START EXERCISE TEXT

The comparative advantages of WHO stems from its normative function (set standards, best practices, guidelines), direct reach into ministries of health to provide technical support to countries, its independence, impartiality, neutral broker, convenor and coordinator, political legitimacy and technical credibility, global reach (regional and country offices) and finally it gives a voice to, and champions the health of poor people. In this context, a participant in the WHO Research Strategy Dialogue 2007 said, “WHO is uniquely placed as the only organisation where the voice of the Maldives (population of 306,000) has the same weight as the voice of the United States (population of 306,000,000).” However, this comparative advantage may need to be converted to well-coordinated action to arrive at best results for resilient global health architecture.

The WHO funding source may be relevant for understanding its organisational structure and functions much better. The total budget of WHO was $4.3-4.4 billion during the period 2016-17 to 2018-19. Out of its total resources, 28 per cent are assessed contributions from Member States and the rest 72 percent are voluntary contributions. The assessed contributions are a percentage of a country’s GDP which is agreed by the United Nations General Assembly. Thus, if we analyse WHO budget for the years 2016-17 to 2018-19, we could understand that the US contribute 22 per cent of its budget followed by Japan (10 per cent), China (7.9 per cent), Germany (6.4 per cent), France (4.9 per cent), UK (4.5 per cent), Brazil (3.8 per cent) and so on. India contributed 0.8 per cent of its budget and South Africa, 0.4 per cent during this period (WHO).

For more clarity, if we analyse the main contributors to WHO in the year 2012, $271.2 million is contributed by Gates Foundation, $237.5 million by the US, $131.7 million by the UK, $99.6 million by Canada, $92.6 million by Gavi, the vaccine alliance and $289.2 million by others (Institute of Health Metrics and Evaluation). Further, if we analyse the programme budget of WHO for the year 2018-19, out of its $4.4 billion, $3.4 billion goes for its base programmes with highest allocation for communicable diseases followed by corporate services/enabling functions. The remaining $1 billion goes for polio and special programmes. Also, more than one-fourth of its spending is done by its headquarters. This expenditure trend is continued with negligible growth in budget over the years which may require reconsideration.

The challenges of WHO are derived/broadly classified into internal and external factors. The internal factors include biomedical versus social medicine health approaches and the debate between vertical and horizontal approaches of WHO, inadequate resources (zero real/nominal growth in its budget), unclear priorities among a multitude of programmes by a plethora of health funding agencies and weak leadership and accusations of waste and corruption within the organisation. The biomedical or the vertical approach by WHO, being a specialised one, is executed by health workers and may not be successful unless there are permanent health services in specific regions for its monitoring. The horizontal approach of WHO, like mass campaigns, involves a significant proportion of population and the same is essential for its success, which is indeed in both approaches, lacking.

The external factors contributing to WHO are varied. The prime concern is the declining commitment to multilateral action/United Nations after the end of the Cold War and in the current geopolitical climate of rising nationalism and deglobalisation. The primacy of international financial institutions like the World Bank addressing multidisciplinary requirements is another major factor. The political pressure exerted by powerful member states and corporate interests, due to their major contribution in the budget may not result in a level-playing field for other member countries. Also, there is a growing call for social justice amid accelerating economic globalisation.

Thus, the four biggest challenges of WHO are resources, organisational structure, governance and finally ‘not the only kid in the block’.

Surjith Karthikeyan serves as Deputy Secretary, Ministry of Finance and Jijimol Suvarna is an Officer from an Indian PSU. Views expressed are personal.

END EXERCISE TEXT

Retype the passage of the WHO text word for word, starting at "The comparative advantages" and ending at "global health architecture.".

START PROVIDED RECORDS

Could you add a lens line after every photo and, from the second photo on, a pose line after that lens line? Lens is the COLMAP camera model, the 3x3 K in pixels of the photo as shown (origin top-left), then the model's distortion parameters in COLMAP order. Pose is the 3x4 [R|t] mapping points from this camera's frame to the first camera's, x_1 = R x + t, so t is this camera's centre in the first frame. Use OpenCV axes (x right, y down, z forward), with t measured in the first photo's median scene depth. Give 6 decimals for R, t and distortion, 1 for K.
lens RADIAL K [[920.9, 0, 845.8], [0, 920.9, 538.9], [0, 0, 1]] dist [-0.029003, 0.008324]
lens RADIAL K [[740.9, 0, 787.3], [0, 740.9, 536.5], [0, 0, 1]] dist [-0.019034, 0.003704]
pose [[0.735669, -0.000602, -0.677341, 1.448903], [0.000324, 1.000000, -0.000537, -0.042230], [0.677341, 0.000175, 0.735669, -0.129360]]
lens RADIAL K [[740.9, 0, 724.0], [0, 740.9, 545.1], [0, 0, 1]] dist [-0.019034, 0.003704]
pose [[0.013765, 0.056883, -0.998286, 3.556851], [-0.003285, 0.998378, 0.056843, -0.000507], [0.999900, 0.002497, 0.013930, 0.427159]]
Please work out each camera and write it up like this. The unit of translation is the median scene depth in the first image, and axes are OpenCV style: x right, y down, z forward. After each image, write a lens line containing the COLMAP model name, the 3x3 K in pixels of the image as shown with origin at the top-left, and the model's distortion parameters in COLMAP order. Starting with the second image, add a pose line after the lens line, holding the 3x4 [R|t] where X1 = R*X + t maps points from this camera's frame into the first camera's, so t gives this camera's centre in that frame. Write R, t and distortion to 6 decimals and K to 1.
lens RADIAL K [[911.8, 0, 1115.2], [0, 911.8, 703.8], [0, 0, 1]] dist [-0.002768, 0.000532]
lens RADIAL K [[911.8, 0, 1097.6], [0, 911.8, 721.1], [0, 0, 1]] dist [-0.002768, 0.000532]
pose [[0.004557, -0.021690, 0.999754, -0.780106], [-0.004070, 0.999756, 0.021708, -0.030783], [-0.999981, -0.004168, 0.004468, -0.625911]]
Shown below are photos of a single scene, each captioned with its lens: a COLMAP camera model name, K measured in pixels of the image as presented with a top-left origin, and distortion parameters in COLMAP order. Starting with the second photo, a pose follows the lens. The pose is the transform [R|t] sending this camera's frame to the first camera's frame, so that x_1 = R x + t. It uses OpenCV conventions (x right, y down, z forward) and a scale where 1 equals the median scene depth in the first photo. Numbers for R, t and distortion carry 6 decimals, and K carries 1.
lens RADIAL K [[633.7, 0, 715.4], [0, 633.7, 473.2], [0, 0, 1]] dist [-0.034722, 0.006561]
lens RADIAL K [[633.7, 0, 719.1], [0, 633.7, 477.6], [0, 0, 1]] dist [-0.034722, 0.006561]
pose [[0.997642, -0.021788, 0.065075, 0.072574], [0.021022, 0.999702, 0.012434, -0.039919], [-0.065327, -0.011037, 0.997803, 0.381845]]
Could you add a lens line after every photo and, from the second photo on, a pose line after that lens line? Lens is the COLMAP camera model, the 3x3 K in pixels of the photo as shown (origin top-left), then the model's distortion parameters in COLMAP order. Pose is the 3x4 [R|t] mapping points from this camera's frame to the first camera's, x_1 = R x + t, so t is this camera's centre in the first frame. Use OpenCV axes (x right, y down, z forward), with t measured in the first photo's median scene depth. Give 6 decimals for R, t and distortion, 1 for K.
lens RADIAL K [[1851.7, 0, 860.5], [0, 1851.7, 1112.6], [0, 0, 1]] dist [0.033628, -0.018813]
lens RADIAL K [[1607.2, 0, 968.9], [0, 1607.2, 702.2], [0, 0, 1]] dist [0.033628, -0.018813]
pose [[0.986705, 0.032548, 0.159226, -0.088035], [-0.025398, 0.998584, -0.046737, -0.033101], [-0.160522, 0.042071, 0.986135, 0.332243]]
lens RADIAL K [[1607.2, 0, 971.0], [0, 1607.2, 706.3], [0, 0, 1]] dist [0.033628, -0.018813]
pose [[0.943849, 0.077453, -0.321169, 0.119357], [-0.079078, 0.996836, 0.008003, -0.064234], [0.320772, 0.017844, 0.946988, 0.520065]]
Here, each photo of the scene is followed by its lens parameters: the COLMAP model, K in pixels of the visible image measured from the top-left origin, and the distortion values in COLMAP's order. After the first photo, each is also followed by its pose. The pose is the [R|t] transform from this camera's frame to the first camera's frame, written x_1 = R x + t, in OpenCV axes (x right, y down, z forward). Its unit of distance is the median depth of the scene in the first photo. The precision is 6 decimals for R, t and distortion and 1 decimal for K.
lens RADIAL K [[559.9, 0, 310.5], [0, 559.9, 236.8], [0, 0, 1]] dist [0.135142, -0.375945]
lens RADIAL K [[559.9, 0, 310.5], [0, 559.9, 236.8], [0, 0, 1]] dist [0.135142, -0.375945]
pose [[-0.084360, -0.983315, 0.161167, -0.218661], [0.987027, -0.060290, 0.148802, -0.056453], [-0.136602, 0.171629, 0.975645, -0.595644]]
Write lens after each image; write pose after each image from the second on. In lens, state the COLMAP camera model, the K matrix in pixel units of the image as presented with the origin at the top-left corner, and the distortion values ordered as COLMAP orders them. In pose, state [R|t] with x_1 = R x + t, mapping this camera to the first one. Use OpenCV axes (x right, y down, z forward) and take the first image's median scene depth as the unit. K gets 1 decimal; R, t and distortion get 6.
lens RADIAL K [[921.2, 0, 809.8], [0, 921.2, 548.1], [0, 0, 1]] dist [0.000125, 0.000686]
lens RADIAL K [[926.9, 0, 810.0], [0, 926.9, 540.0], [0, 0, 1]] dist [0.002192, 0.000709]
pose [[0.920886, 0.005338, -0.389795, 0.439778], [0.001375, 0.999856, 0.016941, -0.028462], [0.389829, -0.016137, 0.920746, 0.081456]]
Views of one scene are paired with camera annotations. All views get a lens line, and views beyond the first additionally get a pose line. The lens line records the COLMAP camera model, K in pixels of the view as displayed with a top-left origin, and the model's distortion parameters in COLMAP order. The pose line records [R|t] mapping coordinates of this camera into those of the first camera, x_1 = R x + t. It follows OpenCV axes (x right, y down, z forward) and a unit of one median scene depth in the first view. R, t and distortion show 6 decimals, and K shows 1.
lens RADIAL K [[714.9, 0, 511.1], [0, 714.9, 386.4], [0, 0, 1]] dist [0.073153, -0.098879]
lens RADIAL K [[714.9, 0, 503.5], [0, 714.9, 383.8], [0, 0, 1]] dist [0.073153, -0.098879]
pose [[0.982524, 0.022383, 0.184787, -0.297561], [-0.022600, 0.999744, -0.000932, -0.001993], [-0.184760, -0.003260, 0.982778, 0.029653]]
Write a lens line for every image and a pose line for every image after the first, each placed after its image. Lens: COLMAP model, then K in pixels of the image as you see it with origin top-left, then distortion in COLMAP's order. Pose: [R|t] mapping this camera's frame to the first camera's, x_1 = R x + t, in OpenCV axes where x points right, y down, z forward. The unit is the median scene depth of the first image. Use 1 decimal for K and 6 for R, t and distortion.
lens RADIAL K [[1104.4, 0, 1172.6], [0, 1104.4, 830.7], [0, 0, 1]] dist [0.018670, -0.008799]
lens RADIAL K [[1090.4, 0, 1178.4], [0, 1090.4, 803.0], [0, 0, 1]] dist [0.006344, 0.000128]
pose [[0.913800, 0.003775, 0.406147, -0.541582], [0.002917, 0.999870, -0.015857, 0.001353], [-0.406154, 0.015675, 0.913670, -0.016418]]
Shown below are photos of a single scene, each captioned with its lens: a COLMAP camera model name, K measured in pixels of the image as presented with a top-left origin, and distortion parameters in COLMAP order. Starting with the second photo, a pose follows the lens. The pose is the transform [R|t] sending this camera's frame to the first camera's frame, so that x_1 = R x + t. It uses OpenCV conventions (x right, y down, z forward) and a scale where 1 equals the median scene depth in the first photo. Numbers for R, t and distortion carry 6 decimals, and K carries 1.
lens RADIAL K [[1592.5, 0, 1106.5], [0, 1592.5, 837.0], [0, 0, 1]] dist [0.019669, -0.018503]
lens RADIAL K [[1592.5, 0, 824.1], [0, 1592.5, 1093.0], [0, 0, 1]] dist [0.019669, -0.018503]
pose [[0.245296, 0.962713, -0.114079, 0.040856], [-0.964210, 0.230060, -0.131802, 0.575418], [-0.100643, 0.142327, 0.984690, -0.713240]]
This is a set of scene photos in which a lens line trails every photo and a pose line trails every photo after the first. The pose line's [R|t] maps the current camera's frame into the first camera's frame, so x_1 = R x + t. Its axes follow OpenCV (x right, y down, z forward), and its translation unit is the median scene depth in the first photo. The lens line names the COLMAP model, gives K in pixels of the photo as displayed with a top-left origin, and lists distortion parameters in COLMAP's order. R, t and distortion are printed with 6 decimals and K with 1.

END PROVIDED RECORDS

**TASK OUTPUT**.
The comparative advantages of WHO stems from its normative function (set standards, best practices, guidelines), direct reach into ministries of health to provide technical support to countries, its independence, impartiality, neutral broker, convenor and coordinator, political legitimacy and technical credibility, global reach (regional and country offices) and finally it gives a voice to, and champions the health of poor people. In this context, a participant in the WHO Research Strategy Dialogue 2007 said, “WHO is uniquely placed as the only organisation where the voice of the Maldives (population of 306,000) has the same weight as the voice of the United States (population of 306,000,000).” However, this comparative advantage may need to be converted to well-coordinated action to arrive at best results for resilient global health architecture.